Ghanaian politician and lawyer

Irene Naa Torshie Addo (born 30 September 1970) is a Ghanaian politician and lawyer, former Deputy Minister of Foreign Affairs and a Member of Parliament for Tema West Constituency.

==Early life==
Irene Naa Torshie Addo was born in Osu, Accra, on 30 September 1970.

==Education==
She is a lawyer by profession and earned an LLM (Gender and Development Studies) from the University of Warwick in 1999.

Irene Naa Torshie Addo read law in the University of Ghana – Legon. She was called to the Ghana Bar in 1996.

== Career ==
As a member of the New Patriotic Party, she became a Member of the Ghana Parliament for Tema West during the 2008 elections and assumed office on 7 January 2009 to 6 January 2017 after losing the New Patriotic Party's primaries to Carlos Ahenkorah in 2015.

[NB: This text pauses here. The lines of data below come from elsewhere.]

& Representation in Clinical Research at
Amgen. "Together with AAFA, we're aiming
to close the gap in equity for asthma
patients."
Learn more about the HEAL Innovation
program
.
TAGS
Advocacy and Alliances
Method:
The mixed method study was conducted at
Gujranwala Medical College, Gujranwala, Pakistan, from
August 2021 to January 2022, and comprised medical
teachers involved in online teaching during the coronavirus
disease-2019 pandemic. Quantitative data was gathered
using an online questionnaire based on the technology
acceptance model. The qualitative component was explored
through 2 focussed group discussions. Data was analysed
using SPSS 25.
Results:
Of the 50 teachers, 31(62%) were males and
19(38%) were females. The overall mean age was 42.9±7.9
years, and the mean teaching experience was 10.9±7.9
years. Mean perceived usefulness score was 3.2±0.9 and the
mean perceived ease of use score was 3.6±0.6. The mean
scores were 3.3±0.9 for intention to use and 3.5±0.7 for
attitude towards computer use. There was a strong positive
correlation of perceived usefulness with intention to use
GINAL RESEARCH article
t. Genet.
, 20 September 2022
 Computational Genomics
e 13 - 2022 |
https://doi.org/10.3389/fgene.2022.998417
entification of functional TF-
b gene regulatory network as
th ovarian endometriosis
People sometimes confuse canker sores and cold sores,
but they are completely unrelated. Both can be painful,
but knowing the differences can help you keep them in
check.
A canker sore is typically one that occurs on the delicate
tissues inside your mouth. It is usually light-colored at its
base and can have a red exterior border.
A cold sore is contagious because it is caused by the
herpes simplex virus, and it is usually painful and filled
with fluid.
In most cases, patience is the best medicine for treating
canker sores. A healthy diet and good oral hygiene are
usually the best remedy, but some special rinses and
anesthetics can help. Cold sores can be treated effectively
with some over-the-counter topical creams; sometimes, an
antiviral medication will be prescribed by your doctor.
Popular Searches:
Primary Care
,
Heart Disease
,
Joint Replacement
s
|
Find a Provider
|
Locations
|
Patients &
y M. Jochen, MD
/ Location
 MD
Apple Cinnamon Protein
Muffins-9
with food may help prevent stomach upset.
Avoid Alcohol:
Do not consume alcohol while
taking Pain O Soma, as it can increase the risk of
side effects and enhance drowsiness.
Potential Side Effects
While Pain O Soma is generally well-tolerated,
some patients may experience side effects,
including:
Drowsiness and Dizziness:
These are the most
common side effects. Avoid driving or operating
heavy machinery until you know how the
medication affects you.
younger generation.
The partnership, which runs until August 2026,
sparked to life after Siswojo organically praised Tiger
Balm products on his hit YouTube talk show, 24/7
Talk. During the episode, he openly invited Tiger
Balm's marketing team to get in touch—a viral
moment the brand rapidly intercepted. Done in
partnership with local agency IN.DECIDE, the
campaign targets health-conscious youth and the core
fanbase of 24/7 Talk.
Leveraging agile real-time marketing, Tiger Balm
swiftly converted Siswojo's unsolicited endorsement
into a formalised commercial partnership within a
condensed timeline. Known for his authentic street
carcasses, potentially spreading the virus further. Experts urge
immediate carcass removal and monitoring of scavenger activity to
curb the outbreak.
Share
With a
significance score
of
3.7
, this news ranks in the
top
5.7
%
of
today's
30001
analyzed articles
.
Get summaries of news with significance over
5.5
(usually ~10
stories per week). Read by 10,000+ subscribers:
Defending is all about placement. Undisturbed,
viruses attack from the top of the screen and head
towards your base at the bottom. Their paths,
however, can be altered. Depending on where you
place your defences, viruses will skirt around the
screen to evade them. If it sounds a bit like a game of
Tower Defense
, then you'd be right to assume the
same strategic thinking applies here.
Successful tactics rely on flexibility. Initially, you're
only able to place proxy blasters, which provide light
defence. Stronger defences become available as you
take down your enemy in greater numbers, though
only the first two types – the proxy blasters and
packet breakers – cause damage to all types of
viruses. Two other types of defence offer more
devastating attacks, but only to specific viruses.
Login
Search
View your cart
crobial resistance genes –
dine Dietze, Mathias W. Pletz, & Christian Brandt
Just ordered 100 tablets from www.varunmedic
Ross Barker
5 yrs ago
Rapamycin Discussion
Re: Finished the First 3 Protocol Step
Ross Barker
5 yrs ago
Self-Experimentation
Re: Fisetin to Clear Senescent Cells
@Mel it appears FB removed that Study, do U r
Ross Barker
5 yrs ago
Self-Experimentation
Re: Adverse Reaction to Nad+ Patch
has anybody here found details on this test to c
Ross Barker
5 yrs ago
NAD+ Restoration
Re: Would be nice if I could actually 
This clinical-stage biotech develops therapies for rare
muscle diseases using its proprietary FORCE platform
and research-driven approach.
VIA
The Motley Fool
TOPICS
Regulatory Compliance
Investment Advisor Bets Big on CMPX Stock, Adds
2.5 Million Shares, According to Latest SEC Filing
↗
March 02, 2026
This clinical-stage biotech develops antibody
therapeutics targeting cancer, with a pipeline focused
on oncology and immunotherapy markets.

She was appointed the Deputy Ambassador to the Embassy of Ghana in Washington DC. in September 2006

Irene was appointed as the Administrator of the District Assemblies Common Fund (DACF) by President Nana Addo Dankwa Akufo-Addo.

==Personal life==
Divorced with two children, she is a Christian who is a Baptist by denomination. She has two daughters in her first marriage: Samantha and Simone and a son named Stanely. The eldest Samantha Abigail Nana Adobea Addo. The second Simone Antonia Naa Adoley Addo and the youngest Stanely Walter Kwamena Adom Addo.